Figure 1. Agrin as a co-dependent protein for EGFR-driven lung cancers.
The researchers found that agrin protein can enhance the activity of EGFR through interaction with EGFR receptor, thereby promoting the adhesion of cancer cells to the extracellular matrix and the perception of tissue hardness. This interaction not only depends on epidermal growth factor (EGF), but also involves other unknown mechanisms. More importantly, this interaction between agrin and EGFR can also form a positive feedback loop with the YAP-TEAD mechanical sensing pathway, which is crucial for tumor formation. In short, agrin protein is like a "bridge" that connects EGFR and extracellular matrix and helps cancer cells better sense and adapt to changes in the surrounding environment to promote tumor growth and spread.
The researchers said that these findings need to be verified in more clinical trials. Future research will focus on the development of specific inhibitors for agrin and explore its application in the treatment of lung cancer. In addition, they also plan to further study the role of agrin protein in other types of cancer, so as to bring treatment hope to more cancer patients. In summary, this study provides a new perspective for scientists to recognize the important role of agrin protein in lung cancer.
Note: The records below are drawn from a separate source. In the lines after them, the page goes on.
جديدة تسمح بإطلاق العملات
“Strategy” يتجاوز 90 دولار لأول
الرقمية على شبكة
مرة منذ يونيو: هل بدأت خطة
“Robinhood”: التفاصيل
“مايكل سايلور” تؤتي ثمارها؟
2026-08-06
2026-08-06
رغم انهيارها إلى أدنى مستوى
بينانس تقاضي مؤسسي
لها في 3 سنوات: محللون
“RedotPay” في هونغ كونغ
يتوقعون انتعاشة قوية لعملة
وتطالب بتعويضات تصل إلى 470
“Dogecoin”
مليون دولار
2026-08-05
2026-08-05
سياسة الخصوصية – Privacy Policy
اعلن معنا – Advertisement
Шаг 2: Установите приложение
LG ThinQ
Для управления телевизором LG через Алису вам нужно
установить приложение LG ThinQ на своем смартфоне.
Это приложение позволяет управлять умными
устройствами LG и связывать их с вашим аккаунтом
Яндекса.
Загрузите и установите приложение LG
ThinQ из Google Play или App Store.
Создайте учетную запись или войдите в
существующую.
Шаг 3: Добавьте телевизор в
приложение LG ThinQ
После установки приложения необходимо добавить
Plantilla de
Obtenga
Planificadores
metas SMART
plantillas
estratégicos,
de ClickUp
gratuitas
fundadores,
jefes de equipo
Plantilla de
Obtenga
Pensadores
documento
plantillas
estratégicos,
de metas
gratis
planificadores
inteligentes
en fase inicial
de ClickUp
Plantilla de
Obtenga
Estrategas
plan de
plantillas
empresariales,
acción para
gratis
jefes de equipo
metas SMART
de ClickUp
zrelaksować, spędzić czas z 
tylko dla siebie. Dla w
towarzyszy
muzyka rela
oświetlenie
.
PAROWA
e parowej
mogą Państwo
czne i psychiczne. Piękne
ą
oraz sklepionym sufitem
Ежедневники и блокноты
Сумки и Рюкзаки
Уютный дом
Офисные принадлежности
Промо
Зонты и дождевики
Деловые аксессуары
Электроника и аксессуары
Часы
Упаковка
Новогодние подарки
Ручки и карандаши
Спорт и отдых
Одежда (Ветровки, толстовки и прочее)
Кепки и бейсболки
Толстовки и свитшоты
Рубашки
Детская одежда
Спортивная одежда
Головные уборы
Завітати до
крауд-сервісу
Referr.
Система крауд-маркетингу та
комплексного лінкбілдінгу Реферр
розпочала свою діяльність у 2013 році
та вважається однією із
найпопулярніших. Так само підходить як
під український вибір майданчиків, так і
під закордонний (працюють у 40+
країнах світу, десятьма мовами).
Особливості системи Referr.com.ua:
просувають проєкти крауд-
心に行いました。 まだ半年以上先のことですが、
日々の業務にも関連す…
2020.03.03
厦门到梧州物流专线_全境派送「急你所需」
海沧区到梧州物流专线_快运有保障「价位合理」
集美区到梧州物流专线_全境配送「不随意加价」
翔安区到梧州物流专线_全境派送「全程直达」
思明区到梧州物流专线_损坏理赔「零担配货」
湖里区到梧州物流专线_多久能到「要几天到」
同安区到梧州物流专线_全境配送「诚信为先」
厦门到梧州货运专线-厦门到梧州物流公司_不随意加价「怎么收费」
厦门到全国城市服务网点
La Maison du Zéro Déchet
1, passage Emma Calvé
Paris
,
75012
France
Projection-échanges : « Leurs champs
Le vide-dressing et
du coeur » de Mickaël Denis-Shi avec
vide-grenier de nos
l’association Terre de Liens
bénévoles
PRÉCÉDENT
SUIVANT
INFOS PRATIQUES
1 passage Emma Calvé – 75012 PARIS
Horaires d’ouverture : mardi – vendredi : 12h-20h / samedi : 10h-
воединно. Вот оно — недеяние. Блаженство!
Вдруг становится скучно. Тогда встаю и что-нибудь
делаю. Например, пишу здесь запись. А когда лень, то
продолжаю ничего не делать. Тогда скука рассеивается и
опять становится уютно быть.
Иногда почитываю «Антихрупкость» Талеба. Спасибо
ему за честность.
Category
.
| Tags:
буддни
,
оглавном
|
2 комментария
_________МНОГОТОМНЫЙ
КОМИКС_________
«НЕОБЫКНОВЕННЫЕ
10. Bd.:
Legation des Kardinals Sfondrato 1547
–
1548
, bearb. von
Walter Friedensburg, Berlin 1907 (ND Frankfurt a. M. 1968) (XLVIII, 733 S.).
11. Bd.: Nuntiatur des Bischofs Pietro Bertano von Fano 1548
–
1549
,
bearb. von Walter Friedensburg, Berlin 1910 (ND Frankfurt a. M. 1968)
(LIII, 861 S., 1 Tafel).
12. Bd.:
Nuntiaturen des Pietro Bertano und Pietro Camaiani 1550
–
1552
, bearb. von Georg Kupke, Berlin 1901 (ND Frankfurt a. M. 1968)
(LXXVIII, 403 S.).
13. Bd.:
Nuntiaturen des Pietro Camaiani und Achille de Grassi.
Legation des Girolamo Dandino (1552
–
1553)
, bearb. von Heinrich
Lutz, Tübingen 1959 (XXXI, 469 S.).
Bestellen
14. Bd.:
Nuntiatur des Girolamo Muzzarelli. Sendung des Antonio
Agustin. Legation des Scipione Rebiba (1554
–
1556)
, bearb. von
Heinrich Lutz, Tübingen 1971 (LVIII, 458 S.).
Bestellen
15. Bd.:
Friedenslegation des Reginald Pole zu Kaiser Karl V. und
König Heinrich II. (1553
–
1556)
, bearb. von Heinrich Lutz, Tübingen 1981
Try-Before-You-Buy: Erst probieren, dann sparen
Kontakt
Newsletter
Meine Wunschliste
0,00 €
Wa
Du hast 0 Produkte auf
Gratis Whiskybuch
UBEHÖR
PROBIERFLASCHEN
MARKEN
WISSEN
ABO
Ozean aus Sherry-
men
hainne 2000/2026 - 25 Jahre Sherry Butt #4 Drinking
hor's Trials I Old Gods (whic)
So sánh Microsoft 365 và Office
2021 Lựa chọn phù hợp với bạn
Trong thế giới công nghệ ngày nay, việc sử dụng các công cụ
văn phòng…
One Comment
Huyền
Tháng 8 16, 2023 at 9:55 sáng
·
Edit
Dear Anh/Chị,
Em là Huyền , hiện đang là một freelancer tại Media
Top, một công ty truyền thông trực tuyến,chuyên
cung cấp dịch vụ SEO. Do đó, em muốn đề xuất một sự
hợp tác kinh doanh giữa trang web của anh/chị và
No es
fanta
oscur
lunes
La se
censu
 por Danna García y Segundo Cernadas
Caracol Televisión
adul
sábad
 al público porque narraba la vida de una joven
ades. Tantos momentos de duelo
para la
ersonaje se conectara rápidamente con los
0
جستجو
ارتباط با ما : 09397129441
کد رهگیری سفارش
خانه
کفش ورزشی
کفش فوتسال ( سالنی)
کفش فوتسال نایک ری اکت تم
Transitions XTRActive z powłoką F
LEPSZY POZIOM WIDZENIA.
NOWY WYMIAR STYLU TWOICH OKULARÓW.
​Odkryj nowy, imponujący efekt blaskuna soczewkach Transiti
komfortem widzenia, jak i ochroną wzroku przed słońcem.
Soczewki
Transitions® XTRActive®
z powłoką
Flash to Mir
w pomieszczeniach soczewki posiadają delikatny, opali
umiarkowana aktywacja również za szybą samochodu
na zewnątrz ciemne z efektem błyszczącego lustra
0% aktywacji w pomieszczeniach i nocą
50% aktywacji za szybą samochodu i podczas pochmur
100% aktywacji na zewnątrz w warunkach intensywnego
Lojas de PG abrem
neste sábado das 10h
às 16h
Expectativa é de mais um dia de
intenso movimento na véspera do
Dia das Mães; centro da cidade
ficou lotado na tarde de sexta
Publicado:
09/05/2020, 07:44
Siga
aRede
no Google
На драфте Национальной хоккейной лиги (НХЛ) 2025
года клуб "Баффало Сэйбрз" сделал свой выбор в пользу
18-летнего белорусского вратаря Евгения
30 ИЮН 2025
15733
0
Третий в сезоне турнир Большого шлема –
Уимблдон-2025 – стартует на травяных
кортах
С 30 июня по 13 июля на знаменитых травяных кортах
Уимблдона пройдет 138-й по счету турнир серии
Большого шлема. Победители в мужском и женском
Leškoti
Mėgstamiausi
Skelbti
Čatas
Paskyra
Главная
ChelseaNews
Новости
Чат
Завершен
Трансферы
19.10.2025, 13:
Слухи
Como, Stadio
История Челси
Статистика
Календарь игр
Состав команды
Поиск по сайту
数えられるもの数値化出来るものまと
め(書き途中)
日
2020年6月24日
By deeply exploring the interaction between agrin and EGFR, scientists are expected to develop new treatments to improve the survival rate and quality of life of lung cancer patients. Future lung cancer treatments should focus not only on cancer cells themselves, but also on the microenvironment in which they reside, especially key proteins in the extracellular matrix. Researchers expect these research results to move from the laboratory to the clinic as soon as possible, bringing new hope to lung cancer patients.
Reference
- Mokhtari R B, et al. An Agrin–YAP/TAZ Rigidity Sensing Module Drives EGFR‐Addicted Lung Tumorigenesis. Advanced Science, 2025: 2413443.